→ **Task directions**
Report each line of the entries below that includes "front".

[Start of section]

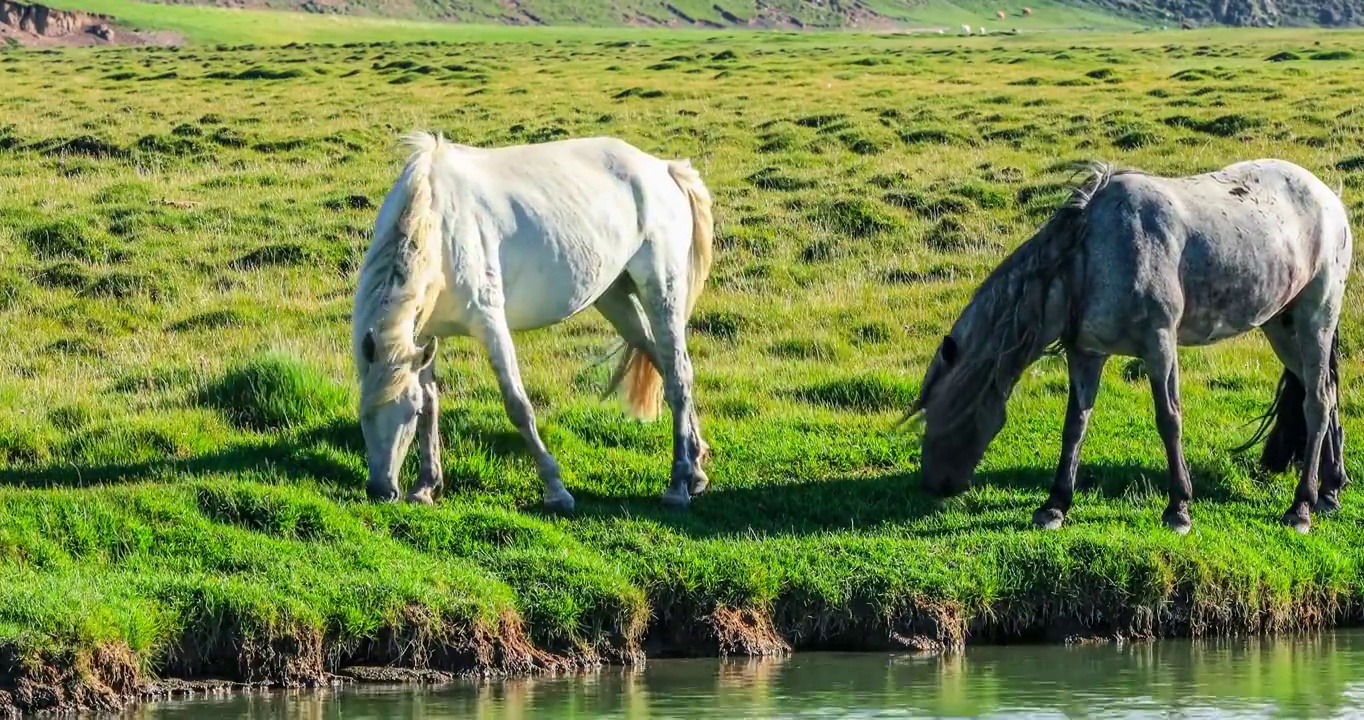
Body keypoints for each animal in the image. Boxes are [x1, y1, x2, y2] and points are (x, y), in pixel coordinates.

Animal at [349, 130, 714, 512]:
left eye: (408, 413)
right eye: (364, 413)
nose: (381, 490)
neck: (438, 226)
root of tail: (665, 168)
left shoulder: (490, 324)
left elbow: (518, 406)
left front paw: (556, 489)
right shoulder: (424, 337)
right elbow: (433, 404)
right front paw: (425, 486)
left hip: (662, 290)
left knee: (678, 376)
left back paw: (678, 484)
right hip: (616, 299)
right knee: (662, 363)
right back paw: (696, 467)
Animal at [905, 160, 1353, 537]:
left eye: (939, 414)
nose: (933, 485)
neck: (1091, 257)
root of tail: (1327, 195)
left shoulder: (1159, 344)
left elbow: (1169, 420)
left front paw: (1179, 508)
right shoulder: (1086, 354)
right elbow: (1075, 425)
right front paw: (1054, 505)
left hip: (1315, 319)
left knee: (1316, 402)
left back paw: (1301, 508)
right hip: (1281, 326)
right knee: (1325, 395)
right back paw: (1330, 491)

[End of section]

→ **Solution to the exercise**
left front paw: (556, 489)
right front paw: (425, 486)
left front paw: (1179, 508)
right front paw: (1054, 505)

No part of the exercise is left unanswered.